Peripheral nerve injuries caused by accidents may lead to paralysis, sensory disturbances, anaesthesia, and lack of autonomic functions. Functional recovery after disconnection of the motoneuronal soma from target tissue with proximal rupture of axons is determined by several factors: motoneuronal soma viability, proper axonal sprouting across inhibitory zones and elongation toward specific muscle, effective synapse contact rebuilding, and prevention of muscle atrophy. Therapies, such as adjuvant drugs with pleiotropic effects, that promote functional recovery after peripheral nerve injury are needed. Toward this aim, we designed a drug discovery workflow based on a network-centric molecular vision using unbiased proteomic data and neural artificial computational tools. Our focus is on boosting intrinsic capabilities of neurons for neuroprotection; this is in contrast to the common approach based on suppression of a pathobiological pathway known to be associated with disease condition. Using our workflow, we discovered neuroheal, a combination of two repurposed drugs that promotes motoneuronal soma neuroprotection, is anti-inflammatory, enhances axonal regeneration after axotomy, and reduces muscle atrophy. This drug discovery workflow has thus yielded a therapy that is close to its clinical application.

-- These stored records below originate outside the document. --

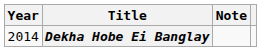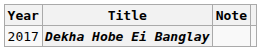Dekha Hobe Ei Banglay | Year: 2014 -> 2017
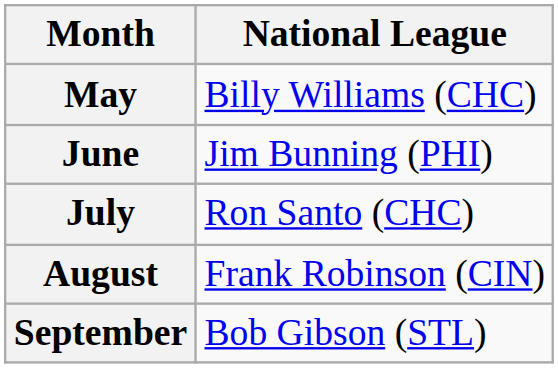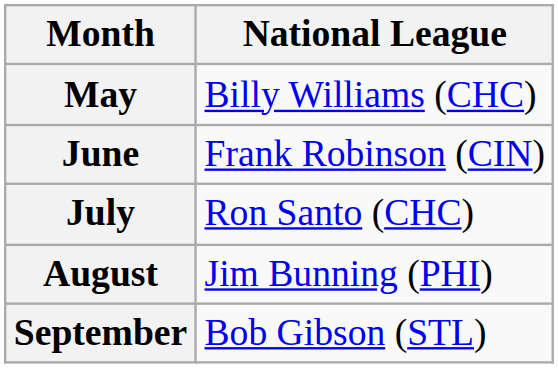June | National League: Jim Bunning (PHI) -> Frank Robinson (CIN)
August | National League: Frank Robinson (CIN) -> Jim Bunning (PHI)
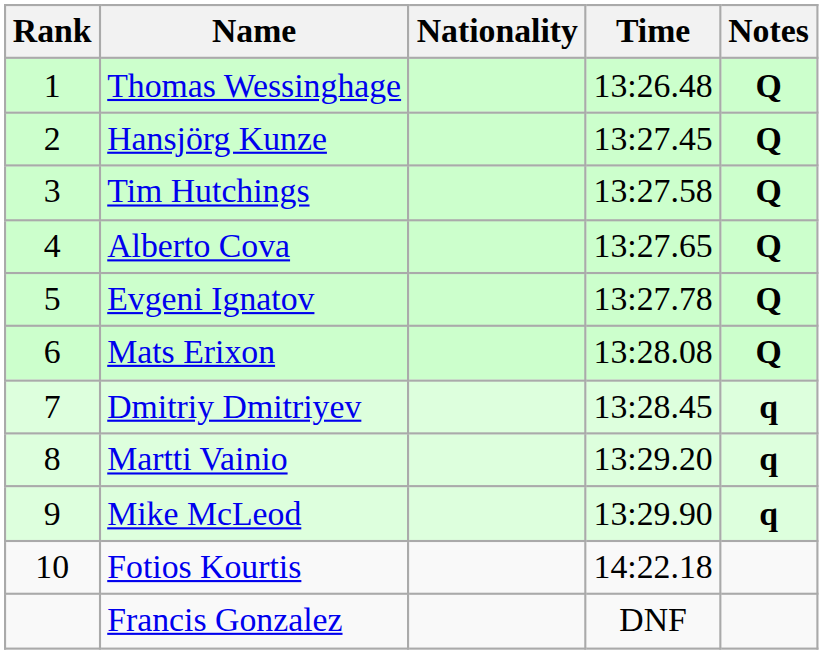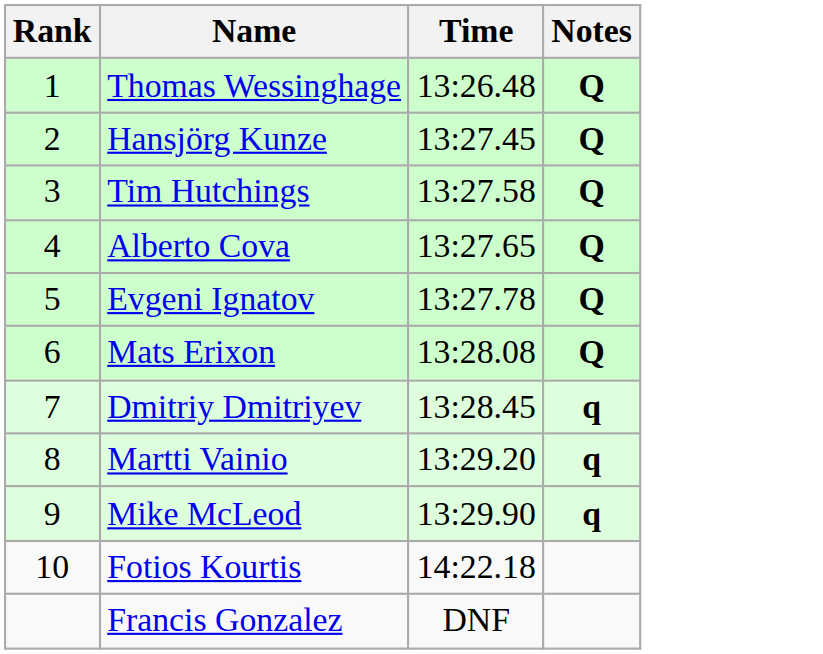- column: Nationality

Keywords: PI3K/AKT; axonal regeneration; motoneuron; motor function recovery; muscle atrophy; neurodegeneration; neuroheal; sirtuin 1; systems biology.

Figure 1

Neuroheal exerts neuroprotective and regenerative effects after peripheral nerve injury. Left, String protein network representation of minimal mechanism of action of NeuroHeal. In red are highlighted key nodes experimentally proven to be modulated by neuroheal: an increased activity of nicotinamide adenine dinucleotide-dependent deacetylase sirtuin 1 (SIRT1) and serine/threonine-protein kinase protein kinase B (AKT), and an augmented presence of integrin subunit integrin beta-1 (ITGB1), kinesin-related protein KIF5 and dynactin subunit 1 (DCNT1). Right, pleiotropic effects promoted by neuroheal at different levels: the spinal cord motoneuronal soma (MNs) (blue), astrocytes (yellow), and microglia (green), the motor nerve at the peripheral nerve system (blue line), and the muscle (orange). NMJ: Neuromuscular junctions.